The Latest Science on How to Be Intelligent

November 24, 2012 by John Andrew Williams

The word intelligence comes from the Latin inter- which means between and a stem of legere which means to choose. Literally being intelligent means choosing between.

It’s as if the world is a multiple choice test with all the answers, some right, some wrong, but one “more correct answer” that an intelligent person picks 99% of the time. The problem with such a hard focus on intelligence is that it often ignores creativity. Creativity comes directly from the Latin creare and means to make stuff up.

Who makes up those predefined multiple choice answers? What if the answers are beyond the scope of a multiple choice test? What if a student’s best use of time isn’t sitting down looking for predefined answers but instead creating a project designed to push a student’s understanding of themselves and their capabilities?

The latest science about how to be intelligent is ironically pointing away from IQ tests and the SAT’s. If you want to be more intelligent, forget the rules and the confines of false choices.

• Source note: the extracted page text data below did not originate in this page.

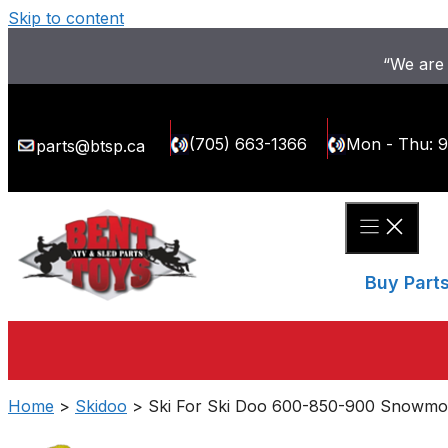
Skip to content
“We are 
(705) 663-1366
Mon - Thu: 
parts@btsp.ca
Buy Part
Home
>
Skidoo
> Ski For Ski Doo 600-850-900 Snowmobi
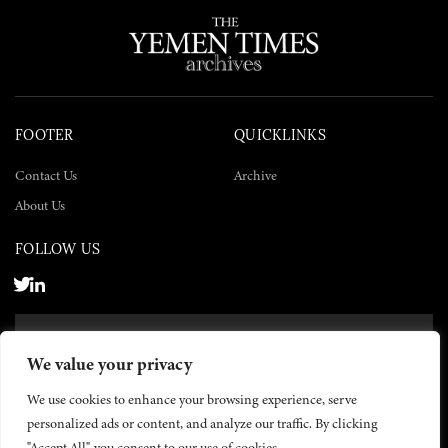
FOOTER
QUICKLINKS
Contact Us
Archive
About Us
FOLLOW US
SUBSCRIBE NOW
We value your privacy
SUBSCRIBE
We use cookies to enhance your browsing experience, serve
personalized ads or content, and analyze our traffic. By clicking
"Accept All", you consent to our use of cookies.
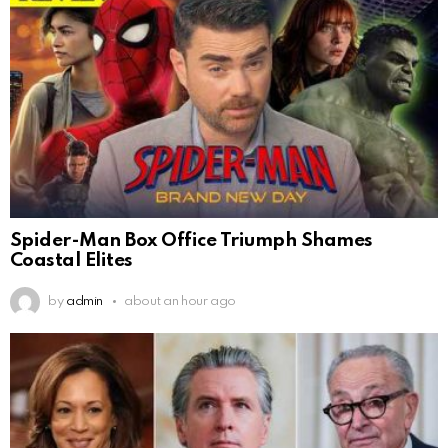
Spider-Man Box Office Triumph Shames
Coastal Elites
by
admin
about an hour ago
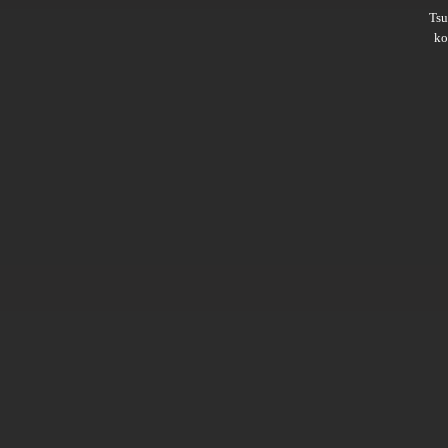
Ts
ko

The latest science points to the experience of being in a creative, playful “flow state” as humans most resourceful mode.

Just this past week, I was in a Life Coaching session with an high school student. We did an assessment on creativity, which you actually can test. He scored extremely high, which surprised him.

I asked him how he did so well. His answer, “I was just having fun and thinking what could I do that would be unusual but still useful.”

Go ahead, it’s ok to take a walk on the wild side.